Differential diagnoses include membranous nephropathy, IgA nephropathy, renal vasculitis, C3 glomerulopathy and post-infectious glomerulonephritis.

Management and treatment

At onset, management includes symptomatic care with, in severe cases, albumin infusions. In children, prednisone (60mg/m2/day) is the mainstay of therapy. If the patient presents frequent relapses or steroid-dependent disease, second-line steroid-sparing immunosuppression with various agents, including antiproliferatives, levamisole, calcineurin inhibitors, mycophenolate mofetil and, more recently, rituximab, is prescribed.

Prognosis

Prognosis is variable. After remission of the first episode, the risk of relapse is negligible in 30% of patients. Approximately 20%-30% progress to infrequent relapses (rarely more than 3-4 episodes in total) with prednisone alone.
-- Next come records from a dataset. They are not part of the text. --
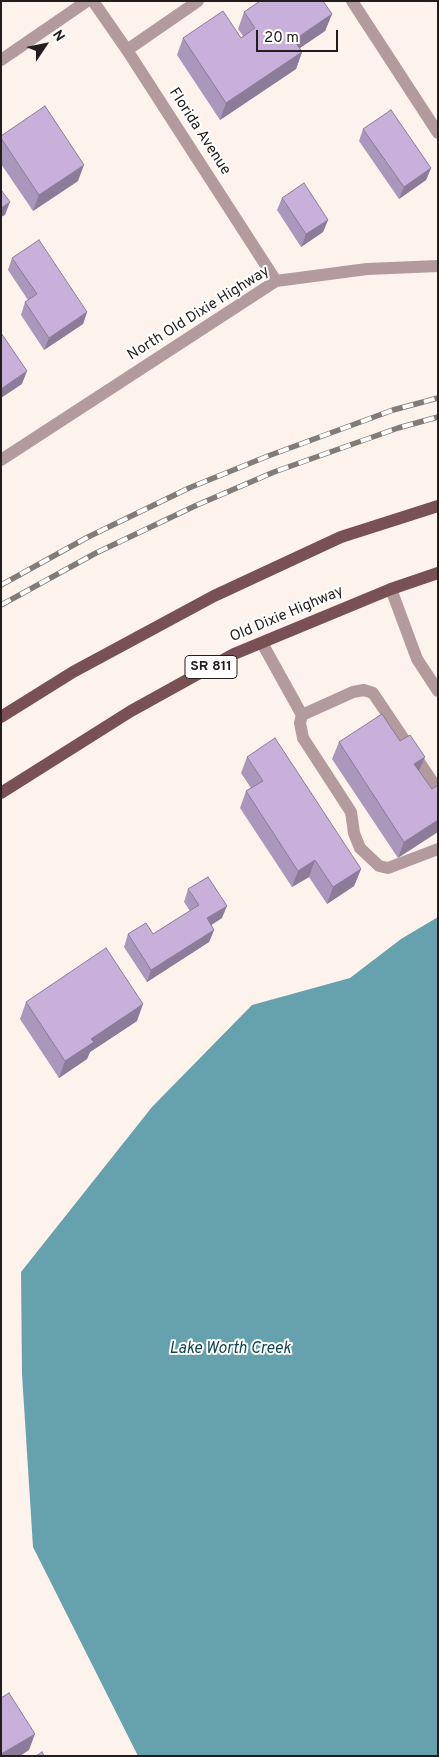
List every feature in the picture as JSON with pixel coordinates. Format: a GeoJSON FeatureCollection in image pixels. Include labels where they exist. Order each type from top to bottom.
{"type":"FeatureCollection","features":[{"type":"Feature","properties":{"kind":"main road"},"geometry":{"type":"LineString","coordinates":[[1,717],[72,672],[214,596],[341,537],[438,506]]}},
{"type":"Feature","properties":{"kind":"main road","name":"Old Dixie Highway"},"geometry":{"type":"LineString","coordinates":[[1,793],[131,711],[234,654],[391,589],[438,573]]}},
{"type":"Feature","properties":{"kind":"street"},"geometry":{"type":"LineString","coordinates":[[1,60],[87,1]]}},
{"type":"Feature","properties":{"kind":"street","name":"Florida Avenue"},"geometry":{"type":"LineString","coordinates":[[93,1],[127,50],[276,281]]}},
{"type":"Feature","properties":{"kind":"street"},"geometry":{"type":"LineString","coordinates":[[127,50],[198,1]]}},
{"type":"Feature","properties":{"kind":"street"},"geometry":{"type":"LineString","coordinates":[[352,1],[438,133]]}},
{"type":"Feature","properties":{"kind":"street","name":"North Old Dixie Highway"},"geometry":{"type":"LineString","coordinates":[[1,460],[276,281],[367,269],[438,266]]}},
{"type":"Feature","properties":{"kind":"street"},"geometry":{"type":"LineString","coordinates":[[391,589],[417,659],[438,691]]}},
{"type":"Feature","properties":{"kind":"street"},"geometry":{"type":"LineString","coordinates":[[262,643],[302,715],[300,723],[302,738],[351,812],[354,833],[360,848],[379,866],[388,868],[438,850]]}},
{"type":"Feature","properties":{"kind":"street"},"geometry":{"type":"LineString","coordinates":[[302,715],[353,692],[364,690],[373,693],[438,790]]}},
{"type":"Feature","properties":{"kind":"water","name":"Lake Worth Creek"},"geometry":{"type":"Polygon","coordinates":[[[438,917],[438,1756],[138,1756],[33,1547],[22,1374],[21,1272],[152,1107],[252,1005],[350,978],[401,939],[438,917]]]}},
{"type":"Feature","properties":{"kind":"building"},"geometry":{"type":"Polygon","coordinates":[[[260,1],[323,1],[332,14],[294,40],[302,52],[226,103],[183,38],[223,11],[241,38],[255,28],[244,12],[260,1]]]}},
{"type":"Feature","properties":{"kind":"building"},"geometry":{"type":"Polygon","coordinates":[[[45,106],[84,165],[39,195],[1,136],[45,106]]]}},
{"type":"Feature","properties":{"kind":"building"},"geometry":{"type":"Polygon","coordinates":[[[391,110],[431,168],[404,187],[363,129],[391,110]]]}},
{"type":"Feature","properties":{"kind":"building"},"geometry":{"type":"Polygon","coordinates":[[[304,183],[328,220],[306,234],[282,198],[304,183]]]}},
{"type":"Feature","properties":{"kind":"building"},"geometry":{"type":"Polygon","coordinates":[[[1,190],[10,202],[1,208],[1,190]]]}},
{"type":"Feature","properties":{"kind":"building"},"geometry":{"type":"Polygon","coordinates":[[[39,240],[87,312],[49,338],[25,302],[37,294],[12,258],[39,240]]]}},
{"type":"Feature","properties":{"kind":"building"},"geometry":{"type":"Polygon","coordinates":[[[1,333],[27,371],[1,389],[1,333]]]}},
{"type":"Feature","properties":{"kind":"building"},"geometry":{"type":"Polygon","coordinates":[[[382,714],[400,741],[410,735],[425,757],[414,764],[432,789],[438,785],[438,820],[404,842],[339,742],[382,714]]]}},
{"type":"Feature","properties":{"kind":"building"},"geometry":{"type":"Polygon","coordinates":[[[275,738],[361,869],[333,887],[315,860],[298,871],[246,791],[263,781],[247,757],[275,738]]]}},
{"type":"Feature","properties":{"kind":"building"},"geometry":{"type":"Polygon","coordinates":[[[208,877],[227,906],[207,918],[214,930],[151,970],[128,934],[146,923],[153,934],[199,905],[188,889],[208,877]]]}},
{"type":"Feature","properties":{"kind":"building"},"geometry":{"type":"Polygon","coordinates":[[[106,948],[143,1004],[91,1039],[94,1042],[65,1061],[26,1002],[106,948]]]}},
{"type":"Feature","properties":{"kind":"building"},"geometry":{"type":"Polygon","coordinates":[[[9,1693],[35,1734],[1,1754],[1,1698],[9,1693]]]}},
{"type":"Feature","properties":{"kind":"building"},"geometry":{"type":"Polygon","coordinates":[[[42,1752],[44,1756],[36,1756],[42,1752]]]}},
{"type":"Feature","properties":{"kind":"railway"},"geometry":{"type":"LineString","coordinates":[[1,585],[88,537],[189,488],[268,456],[393,410],[438,398]]}},
{"type":"Feature","properties":{"kind":"railway"},"geometry":{"type":"LineString","coordinates":[[1,605],[96,553],[197,505],[274,472],[398,428],[438,417]]}}]}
The remaining 40%-50%, mostly children < 5 years of age, have a frequently relapsing or steroid-dependent course. Rarely, patients with initially steroid-sensitive nephrotic syndrome develop secondary steroid resistance, leading to progressive renal failure. In forms that remain steroid-responsive, renal function is typically preserved. Long-term outcome is heavily influenced by side effects of protracted administration of steroids and second-line steroid-sparing agents. The disease tends to resolve following puberty, but a significant percentage, around 10-15% of patients, will continue to present this disease in adulthood.